● **Given passage**:
— START —

Minnesota Vikings 49 – New York Giants 17
Oh, good. For a moment there I thought we were in trouble. – Butch Cassidy
The Giants got clobbered but I wouldn’t read too much into this one particular game. The Giants found out the day before that their playoff hopes were dead and were bound to suffer an emotional letdown against a quality opponent headed to the tournament. The Giants were missing one of their two superstars. And a weak and poorly-constructed roster once again is feeling the effects of an inordinate number of players on Injured Reserve (currently up to 18). Throw in the mental strain of six devastating 4th quarter collapses and it was only a matter of time before the Giants were on the receiving end of good old-fashioned ass whooping.
The more troubling concerns are the longer term trends. While the blowouts are down this year, they have continued since 2012. For the last four seasons, the Giants have fielded weak, injury-depleted rosters. They seem no further along on their rebuilding process than when they started.
The bottom line is this is a bad football team. It simply does not have the horses to consistently compete. Until the Giants acquire better players and players who are not so injury-prone, they will remain an also-ran who at best flirts with a playoff appearance.
Tom Coughlin will likely be fired or forced to retire in early January. This is a bottom-line business and the Giants have missed the playoffs six of the last seven years. He and his hand-picked defensive coaches have been unable fix a defense that remains a disaster. The team hasn’t been able to consistently run the ball for years. The Giants remain an unconfident, uptight, finesse team that lacks toughness on both sides of the line of scrimmage. Coughlin must share a significant portion of the blame for those faults. In addition, other than Eli, Coughlin’s old warriors are gone and his cachet doesn’t carry much with the new guys. He will be 70. Sadly, it’s time for a change.
We now know what happens when Odell Beckham does not play. The results were not pretty. The Giants had seven offensive possessions in the first half. Two resulted in interceptions and four with punts. The Giants had six first downs in the first half, three coming on their lone scoring drive that resulted in a short field goal. The Giants did not complete a pass until the second quarter and only had five pass completions in the first half. Running back Rashad Jennings accounted for 100 of the Giants’ 112 first-half yards.

— END —

● **Set tasks**:
A. Answer from the game recap:
(i) How many Giants players are on Injured Reserve?
(ii) In how many of the last seven years have the Giants missed the playoffs?
(iii) How many of the Giants' 112 first-half yards did Rashad Jennings account for?
B. What is the Spanish for this sentence from the game recap: "The bottom line is this is a bad football team."
C. Quote the game recap from "The bottom line" to "a playoff appearance.".
Use nothing beyond the game recap.

● **Data supplied**:

— START —

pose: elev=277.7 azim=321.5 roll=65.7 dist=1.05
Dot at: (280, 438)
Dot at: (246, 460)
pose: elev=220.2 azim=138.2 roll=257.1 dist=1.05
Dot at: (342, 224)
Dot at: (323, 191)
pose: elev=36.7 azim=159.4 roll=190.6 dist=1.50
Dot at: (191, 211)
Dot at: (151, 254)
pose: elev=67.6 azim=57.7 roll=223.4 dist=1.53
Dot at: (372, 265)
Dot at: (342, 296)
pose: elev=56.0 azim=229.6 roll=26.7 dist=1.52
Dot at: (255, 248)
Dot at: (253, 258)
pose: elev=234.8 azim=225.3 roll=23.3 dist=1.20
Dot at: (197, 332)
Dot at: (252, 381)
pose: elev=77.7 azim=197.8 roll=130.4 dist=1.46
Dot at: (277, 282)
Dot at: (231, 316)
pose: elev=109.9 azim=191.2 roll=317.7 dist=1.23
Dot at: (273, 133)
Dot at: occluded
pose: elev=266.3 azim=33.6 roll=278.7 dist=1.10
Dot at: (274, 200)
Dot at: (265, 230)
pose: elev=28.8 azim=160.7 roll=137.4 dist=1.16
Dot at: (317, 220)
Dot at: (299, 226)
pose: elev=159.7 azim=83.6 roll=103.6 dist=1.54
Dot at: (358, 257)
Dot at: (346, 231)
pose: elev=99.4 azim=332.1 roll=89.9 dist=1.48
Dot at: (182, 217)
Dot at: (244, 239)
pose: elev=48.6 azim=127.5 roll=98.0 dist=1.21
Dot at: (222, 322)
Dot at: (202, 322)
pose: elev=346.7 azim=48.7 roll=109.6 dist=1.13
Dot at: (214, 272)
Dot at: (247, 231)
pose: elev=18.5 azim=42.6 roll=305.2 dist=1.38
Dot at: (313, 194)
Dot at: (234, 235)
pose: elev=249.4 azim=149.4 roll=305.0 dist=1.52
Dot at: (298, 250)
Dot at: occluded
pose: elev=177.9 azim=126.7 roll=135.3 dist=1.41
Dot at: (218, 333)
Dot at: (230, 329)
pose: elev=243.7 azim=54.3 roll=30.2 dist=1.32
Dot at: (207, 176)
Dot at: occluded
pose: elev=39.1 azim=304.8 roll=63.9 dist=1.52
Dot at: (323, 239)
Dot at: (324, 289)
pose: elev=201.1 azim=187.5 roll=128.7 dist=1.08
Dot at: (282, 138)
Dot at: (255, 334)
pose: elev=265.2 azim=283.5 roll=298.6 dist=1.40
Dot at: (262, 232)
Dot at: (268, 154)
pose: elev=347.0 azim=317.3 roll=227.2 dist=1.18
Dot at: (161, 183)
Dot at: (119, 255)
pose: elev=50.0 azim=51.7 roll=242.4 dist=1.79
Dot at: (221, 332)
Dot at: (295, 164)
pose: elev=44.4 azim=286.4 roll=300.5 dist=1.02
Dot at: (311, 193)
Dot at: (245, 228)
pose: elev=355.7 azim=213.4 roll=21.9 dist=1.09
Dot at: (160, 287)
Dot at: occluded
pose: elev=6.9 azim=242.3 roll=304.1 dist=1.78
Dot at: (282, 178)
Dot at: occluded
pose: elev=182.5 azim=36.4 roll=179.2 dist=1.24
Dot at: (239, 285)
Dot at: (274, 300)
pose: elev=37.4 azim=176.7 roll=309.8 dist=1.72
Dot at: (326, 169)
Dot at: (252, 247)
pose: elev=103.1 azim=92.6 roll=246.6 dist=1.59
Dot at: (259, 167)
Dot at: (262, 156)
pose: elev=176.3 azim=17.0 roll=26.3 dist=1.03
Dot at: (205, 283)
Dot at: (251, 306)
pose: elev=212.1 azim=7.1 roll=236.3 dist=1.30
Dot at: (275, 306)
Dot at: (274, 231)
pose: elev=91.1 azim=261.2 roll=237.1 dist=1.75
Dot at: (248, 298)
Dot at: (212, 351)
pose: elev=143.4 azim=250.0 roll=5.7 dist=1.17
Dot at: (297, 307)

— END —

● **Answers for this exercise**:
A.
(i) 18
(ii) Six
(iii) 100

B. En resumidas cuentas, este es un mal equipo de fútbol americano.

C.
The bottom line is this is a bad football team. It simply does not have the horses to consistently compete. Until the Giants acquire better players and players who are not so injury-prone, they will remain an also-ran who at best flirts with a playoff appearance.